In 28 2/3 innings, Jordan Hicks was worth 0.5 FanGraphs Wins Above Replacement, making him the third most valuable reliever on the Cardinals. The two ahead of him, John Gant and Giovanny Gallegos, were not considered major parts of the Cardinals bullpen entering the season, but they have provided a level of consistency that high-profile free agent signing Andrew Miller (although he has recovered dramatically from his disastrous April) has not. And for those who criticized the Miller signing from the beginning, the point couldn’t be proven more obviously–in a Major League bullpen in 2019, guys come out of nowhere. Relief pitchers are only temporarily strong. By this logic, the loss of Jordan Hicks might not mean much–even if he maintained his strong early season results, he would be expected to produce less than an additional win over the more fringey player who will take his place.
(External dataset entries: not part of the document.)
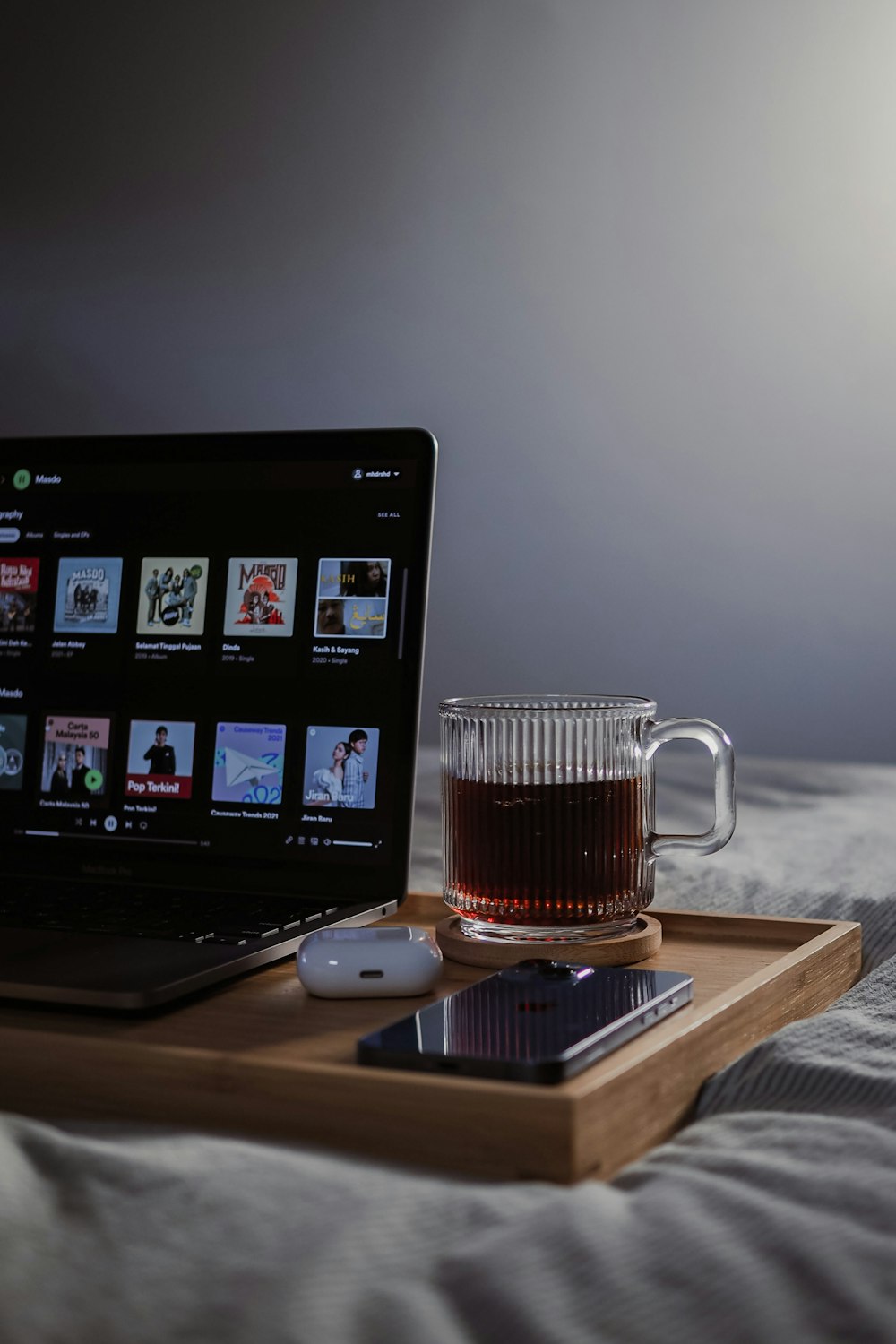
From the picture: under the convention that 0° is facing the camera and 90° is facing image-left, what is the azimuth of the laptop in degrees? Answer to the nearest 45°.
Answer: approximately 45°
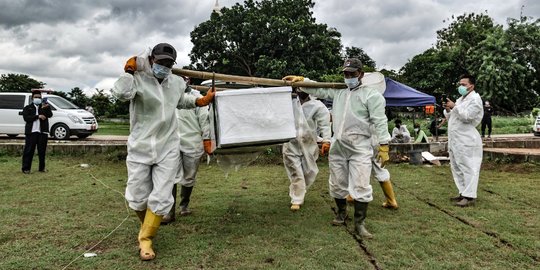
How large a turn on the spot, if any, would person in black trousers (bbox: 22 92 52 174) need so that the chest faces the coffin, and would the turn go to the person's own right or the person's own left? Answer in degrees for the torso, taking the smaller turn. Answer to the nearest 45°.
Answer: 0° — they already face it

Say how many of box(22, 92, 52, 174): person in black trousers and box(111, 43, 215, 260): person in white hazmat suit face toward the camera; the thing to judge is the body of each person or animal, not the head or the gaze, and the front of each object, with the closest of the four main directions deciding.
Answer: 2

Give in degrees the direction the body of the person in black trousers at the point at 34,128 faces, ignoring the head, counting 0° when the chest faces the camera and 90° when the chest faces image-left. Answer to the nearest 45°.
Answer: approximately 0°

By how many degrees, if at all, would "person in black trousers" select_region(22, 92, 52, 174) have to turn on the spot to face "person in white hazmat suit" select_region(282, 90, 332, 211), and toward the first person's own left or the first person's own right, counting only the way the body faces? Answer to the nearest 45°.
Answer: approximately 45° to the first person's own left

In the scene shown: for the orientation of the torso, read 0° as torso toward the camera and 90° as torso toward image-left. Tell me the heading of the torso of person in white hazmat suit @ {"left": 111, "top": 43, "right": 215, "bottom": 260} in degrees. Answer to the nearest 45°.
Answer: approximately 0°

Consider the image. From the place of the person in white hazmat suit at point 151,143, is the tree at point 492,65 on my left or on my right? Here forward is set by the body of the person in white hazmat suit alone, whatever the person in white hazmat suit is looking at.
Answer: on my left

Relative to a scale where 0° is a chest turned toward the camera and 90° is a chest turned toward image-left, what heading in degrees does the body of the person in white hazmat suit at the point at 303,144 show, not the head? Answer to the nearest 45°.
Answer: approximately 45°

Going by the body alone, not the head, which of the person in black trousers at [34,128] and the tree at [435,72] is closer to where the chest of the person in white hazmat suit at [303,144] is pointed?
the person in black trousers

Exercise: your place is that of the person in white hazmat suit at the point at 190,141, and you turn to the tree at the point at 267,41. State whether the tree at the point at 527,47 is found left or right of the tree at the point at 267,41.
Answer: right

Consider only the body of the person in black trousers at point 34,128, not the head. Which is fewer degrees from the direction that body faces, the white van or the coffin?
the coffin

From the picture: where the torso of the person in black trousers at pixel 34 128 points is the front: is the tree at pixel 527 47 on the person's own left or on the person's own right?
on the person's own left
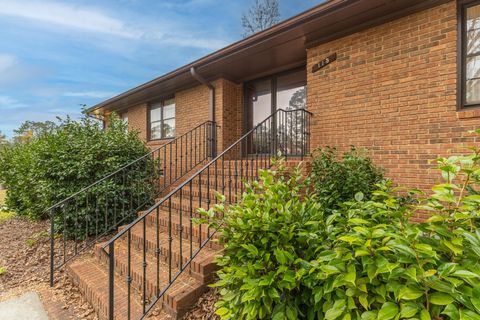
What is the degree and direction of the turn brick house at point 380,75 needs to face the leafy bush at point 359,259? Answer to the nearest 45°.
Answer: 0° — it already faces it

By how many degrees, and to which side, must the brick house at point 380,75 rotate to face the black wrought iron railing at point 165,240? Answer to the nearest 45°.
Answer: approximately 45° to its right

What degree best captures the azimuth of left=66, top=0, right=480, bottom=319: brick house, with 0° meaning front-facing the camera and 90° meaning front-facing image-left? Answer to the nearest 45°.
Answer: approximately 45°

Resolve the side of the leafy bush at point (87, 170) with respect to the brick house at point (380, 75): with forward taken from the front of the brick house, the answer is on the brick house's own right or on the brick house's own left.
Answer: on the brick house's own right

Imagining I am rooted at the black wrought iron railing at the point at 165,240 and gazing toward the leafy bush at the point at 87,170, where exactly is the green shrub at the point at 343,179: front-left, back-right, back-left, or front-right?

But to view Jordan Hicks strictly through the prism of wins and losses is a bit cynical, as there is a joy to watching him pitch. Sentiment does matter, and certainly, from the perspective of Jordan Hicks and his friends and family, rationalizing that the next man up won’t cause that much of a quality drop-off isn’t going to do much. And even though John Gant and Carlos Martinez and other reasonable candidates for the team’s new de facto closer role are themselves hard-throwers, no candidates brings such a unique set of skills as Jordan Hicks.